CHARLOTTE, N.C. — Massachusetts Gov. Deval Patrick offered a rousing start to the week for Virginia’s delegation here at the Democratic National Convention, which officially kicks off tomorrow.

Patrick was the featured speaker at the delegation’s first breakfast meeting this morning at the Sheraton Charlotte Airport Hotel, offering an indictment of Gov. Mitt Romney, whom he succeeded as governor, and motivational words for the base.

“He’s not a moderate or a conservative – he’s an opportunist,” Patrick said of Romney. “And we have seen in Massachusetts, and we’ve seen in this race, that he will say or do anything to win the election.”

But Patrick was also critical of fellow Democrats, whom he said suffer from a messaging problem.

“I’m proud to be a Democrat, but Democrats get on my last nerve,” he said. “We have a way of perfecting our argument for what’s wrong with the other side, and saying almost nothing at all about what’s right with our side.”

Patrick rattled off a list of the president’s accomplishments, including the creation of 4.5 million private sector jobs over the last two-and-a-half years, health care reform, the end of the war in Iraq, and the death of Osama bin Laden among others.

“The record is long, impressive and barely told,” he said. “And it is impossible for us to look at this country as a whole and then look back three-and-a-half, four years and say that we are not better off.”

Accusing Romney of “running to president of the tea party,” Patrick urged the Democrats in attendance to avoid hyper-partisanship and reach out to people of all political persuasions.

“If we’re going to move this country forward, we have to not just re-elect this president, we have to reject the obstructionist politics of the hard right,” he said. “We need to turn to each other, not on each other.”
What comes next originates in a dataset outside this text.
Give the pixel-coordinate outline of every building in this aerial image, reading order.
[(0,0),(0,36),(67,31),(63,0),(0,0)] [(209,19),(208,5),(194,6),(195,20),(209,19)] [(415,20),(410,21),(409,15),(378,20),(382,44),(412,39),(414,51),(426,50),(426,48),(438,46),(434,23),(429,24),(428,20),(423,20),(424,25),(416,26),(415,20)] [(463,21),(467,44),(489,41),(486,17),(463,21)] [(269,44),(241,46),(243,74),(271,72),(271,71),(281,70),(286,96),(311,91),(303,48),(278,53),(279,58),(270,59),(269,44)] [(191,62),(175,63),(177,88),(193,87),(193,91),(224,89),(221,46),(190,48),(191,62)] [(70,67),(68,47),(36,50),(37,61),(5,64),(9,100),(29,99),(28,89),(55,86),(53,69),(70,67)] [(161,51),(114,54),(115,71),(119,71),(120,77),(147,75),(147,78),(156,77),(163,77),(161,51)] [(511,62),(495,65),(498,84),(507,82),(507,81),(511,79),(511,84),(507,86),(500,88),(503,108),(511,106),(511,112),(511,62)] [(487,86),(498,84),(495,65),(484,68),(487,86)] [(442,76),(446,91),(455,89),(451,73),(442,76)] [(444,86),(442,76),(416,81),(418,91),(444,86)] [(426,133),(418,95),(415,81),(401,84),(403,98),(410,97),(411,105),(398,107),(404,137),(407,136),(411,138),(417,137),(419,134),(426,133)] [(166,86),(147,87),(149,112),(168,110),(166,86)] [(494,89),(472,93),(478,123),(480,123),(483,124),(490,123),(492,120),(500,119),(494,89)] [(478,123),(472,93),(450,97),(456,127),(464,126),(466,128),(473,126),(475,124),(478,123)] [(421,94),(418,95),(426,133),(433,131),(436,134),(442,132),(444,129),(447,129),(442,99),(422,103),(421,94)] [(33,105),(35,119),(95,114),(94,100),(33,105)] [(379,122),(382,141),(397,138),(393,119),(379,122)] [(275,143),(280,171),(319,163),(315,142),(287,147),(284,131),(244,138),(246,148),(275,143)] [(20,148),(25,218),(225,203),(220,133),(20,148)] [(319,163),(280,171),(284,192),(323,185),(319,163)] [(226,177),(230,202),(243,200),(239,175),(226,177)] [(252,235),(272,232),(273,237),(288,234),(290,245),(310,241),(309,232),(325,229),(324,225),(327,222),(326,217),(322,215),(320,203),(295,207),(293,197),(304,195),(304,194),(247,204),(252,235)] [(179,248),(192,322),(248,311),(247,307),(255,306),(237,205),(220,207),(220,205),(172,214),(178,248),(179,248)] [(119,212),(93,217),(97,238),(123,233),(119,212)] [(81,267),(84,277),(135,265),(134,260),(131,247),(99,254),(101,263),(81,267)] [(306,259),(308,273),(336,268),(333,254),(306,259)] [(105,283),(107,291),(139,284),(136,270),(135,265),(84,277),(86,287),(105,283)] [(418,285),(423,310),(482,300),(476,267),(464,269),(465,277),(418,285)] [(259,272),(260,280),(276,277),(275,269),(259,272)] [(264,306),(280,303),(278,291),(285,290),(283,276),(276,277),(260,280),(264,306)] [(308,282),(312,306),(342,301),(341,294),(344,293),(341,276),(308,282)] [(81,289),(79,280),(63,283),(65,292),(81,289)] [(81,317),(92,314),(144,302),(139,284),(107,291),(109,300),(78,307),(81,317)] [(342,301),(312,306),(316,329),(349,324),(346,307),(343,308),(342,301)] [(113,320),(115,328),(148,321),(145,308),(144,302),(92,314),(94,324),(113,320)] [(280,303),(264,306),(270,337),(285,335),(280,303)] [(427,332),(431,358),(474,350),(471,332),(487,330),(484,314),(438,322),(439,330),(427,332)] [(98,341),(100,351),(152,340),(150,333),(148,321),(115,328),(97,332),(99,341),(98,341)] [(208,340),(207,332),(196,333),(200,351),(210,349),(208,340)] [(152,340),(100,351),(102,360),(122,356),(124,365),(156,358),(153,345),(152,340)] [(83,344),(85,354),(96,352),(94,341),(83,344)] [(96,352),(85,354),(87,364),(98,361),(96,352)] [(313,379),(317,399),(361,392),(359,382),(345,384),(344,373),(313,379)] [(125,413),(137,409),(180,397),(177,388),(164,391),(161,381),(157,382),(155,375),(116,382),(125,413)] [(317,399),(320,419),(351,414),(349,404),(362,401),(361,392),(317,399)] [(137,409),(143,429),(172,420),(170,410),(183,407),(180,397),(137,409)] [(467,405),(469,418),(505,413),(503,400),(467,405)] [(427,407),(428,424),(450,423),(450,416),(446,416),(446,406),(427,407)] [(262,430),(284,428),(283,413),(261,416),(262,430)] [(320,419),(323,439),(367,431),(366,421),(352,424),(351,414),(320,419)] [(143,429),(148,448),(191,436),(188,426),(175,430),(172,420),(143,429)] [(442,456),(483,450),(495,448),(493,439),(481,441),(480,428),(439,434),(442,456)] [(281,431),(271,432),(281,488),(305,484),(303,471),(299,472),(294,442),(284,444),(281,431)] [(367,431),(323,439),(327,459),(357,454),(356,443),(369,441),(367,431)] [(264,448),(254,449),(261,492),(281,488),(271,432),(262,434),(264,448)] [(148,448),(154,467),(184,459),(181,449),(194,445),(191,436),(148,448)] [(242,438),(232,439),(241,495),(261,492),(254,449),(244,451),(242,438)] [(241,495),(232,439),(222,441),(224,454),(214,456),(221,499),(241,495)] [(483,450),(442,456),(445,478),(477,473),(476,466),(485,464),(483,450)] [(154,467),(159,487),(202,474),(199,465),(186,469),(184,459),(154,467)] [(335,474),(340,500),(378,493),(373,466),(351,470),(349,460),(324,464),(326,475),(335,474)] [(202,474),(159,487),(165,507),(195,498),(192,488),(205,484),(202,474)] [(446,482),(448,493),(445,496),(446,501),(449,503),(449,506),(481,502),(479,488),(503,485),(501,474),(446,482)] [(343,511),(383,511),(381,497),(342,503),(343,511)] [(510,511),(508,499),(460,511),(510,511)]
Gilda Cobb Hunter, a member of South Carolina’s legislature and chairwoman of the Democratic National Committee’s Southern Caucus also addressed Virginians, greeting the bleary-eyed crowd with a hearty, “Hey, y’all.”

Stressing Virginia’s key role in this year’s election, Hunter urged the delegation to do everything in their power to get voters out and fire up the base.

“One of the things we don’t want is to wake up on Nov. 7 and saying, ‘woulda, shoulda, coulda,’” she said.

Michael Short, communications director for the GOP’s Virginia Victory effort, responded later in the day by citing a recent Associated Press-GfK poll showing that 28 percent of Americans felt they were better off than four years ago, while 36 percent said they were worse off.

“By saying we’re better off than four years ago, the Obama campaign is telling Virginians this: You’re doing fine, you’re just not smart enough to know it. On the seminal question all incumbent presidents asking for a second term must answer, they are failing miserably.”